How To Be An Interesting Person
Paradoxically, if we desire to be successful and interesting to others, then we must give it up.
Come on, admit it. You want and need their attention. After all, if you don’t get it, you don’t sell, and if you don’t sell, you don’t eat.
That’s how we think.
Whatever your work, be you employed or self-employed, creative or corporate, you’re supposed to create value for someone else first. You’ve got to put the hours in and show everyone involved that you are worthy of the few quid.
This is our belief.
So we work hard to impress. Someone else has the gold or at least has the key to where the gold is kept, and we’d better impress if we are to survive, let alone do well and prosper.
Sure, we all know people who do as little as possible — the disaffected ones — the one’s who have realised the system is fucked but don’t know how to do anything about it.
For the rest of us, a large portion of the adult working population, we sweat it out under the force of competition.
“We have very primitive emotions. It’s impossible not to be competitive. Spoils everything, though.” ― Ernest Hemingway
It may be paradoxical, but it has been my finding that to be interesting to others, we must not try to be interesting. Too many of us try too hard to impress bosses, potential partners, customers and anyone else we see as occupying positions of influence and advantage.
These are people we identify as those who can get us where we want to go. Our motivations are driven by what we can extract from the relationship in material gain or status rather than the enjoyment of the engagement.
In many respects, we operate outside our humanity, choosing to behave more like machines than human beings. We want to know how to be successful, wealthy and influential. We consume books about How to Win Friends & Influence People and attend conferences on how to beat the competition and get ahead in business.
These concepts are literally ingrained in our psyche. It is the dominant thrust of a western industrialised culture where there is a snake, a hack, or a charlatan waiting to pounce on our wallets at every corner.
It’s called marketing.
Ok, maybe I’m a little facetious here. Still, the fact remains obvious to anyone who cares to open their eyes — our entire survival-of-the-fittest model of western culture is designed to convince the unsuspecting public that they need things they don’t. Generations have been conditioned to sell and be sold — it’s normal.
As such, we have developed a transactional relationship with daily work, so much so that many of us hate it. Work has become a means to an end, and to reach that end, we are prepared to sacrifice ourselves and others.
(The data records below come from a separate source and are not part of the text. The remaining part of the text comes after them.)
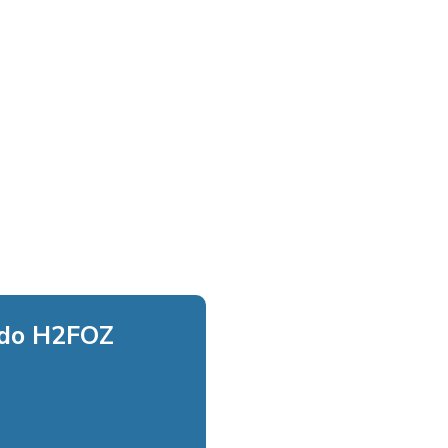
 do H2FOZ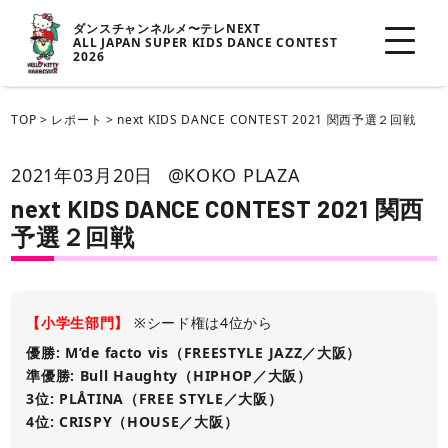
ダンスチャンネルメ〜テレNEXT
ALL JAPAN SUPER KIDS DANCE CONTEST
2026
TOP
>
レポート
>
next KIDS DANCE CONTEST 2021 関西予選２回戦
2021年03月20日
@KOKO PLAZA
next KIDS DANCE CONTEST 2021 関西
予選２回戦
【小学生部門】
※シード権は4位から
優勝: M’de facto vis（FREESTYLE JAZZ／大阪）
準優勝: Bull Haughty（HIPHOP／大阪）
3位: PLÅTINA（FREE STYLE／大阪）
4位: CRISPY（HOUSE／大阪）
Living this way, always projecting ourselves from where we are into some idealistic future, is exactly what limits our effectiveness and keeps us from the thing we’re chasing.
You and I have been wholly convinced that happiness is somewhere down the consumerist road. We don’t so much as question it.
“Knowing the art of influencing the imagination of the masses means knowing the art of its rule.” — Gustave Le Bon, Psychology of the masses
If we take a moment from our pursuit of external acknowledgement of our value, we might realise that those people we find interesting are, in fact, interested.
Most of the time, something has their undivided attention, and they are mostly unconcerned about what you think. They are not trying to coerce or manipulate anyone towards some ulterior end.
Rather, they are immersed in their work for its own sake. They become fascinating to us because they are fascinated by something. For the rest of us trying too hard to be special, we miss the point.
We think that to be successful, we’ve got to follow some system or other, and in that frame of mind, we become lost in the competitive world. We become fake plastic representations of something real.
Instead, we’ve got to become lost in daily work.
This is the paradox — we’ve got to go long, deep and alone into that thing that ignites our personal interest and forget about external perception. We have little option if we want to be happy because happiness is in the work itself and not in what we get from it.
There is no future where we will eventually find happiness; rather, happiness and success can only be available here and now.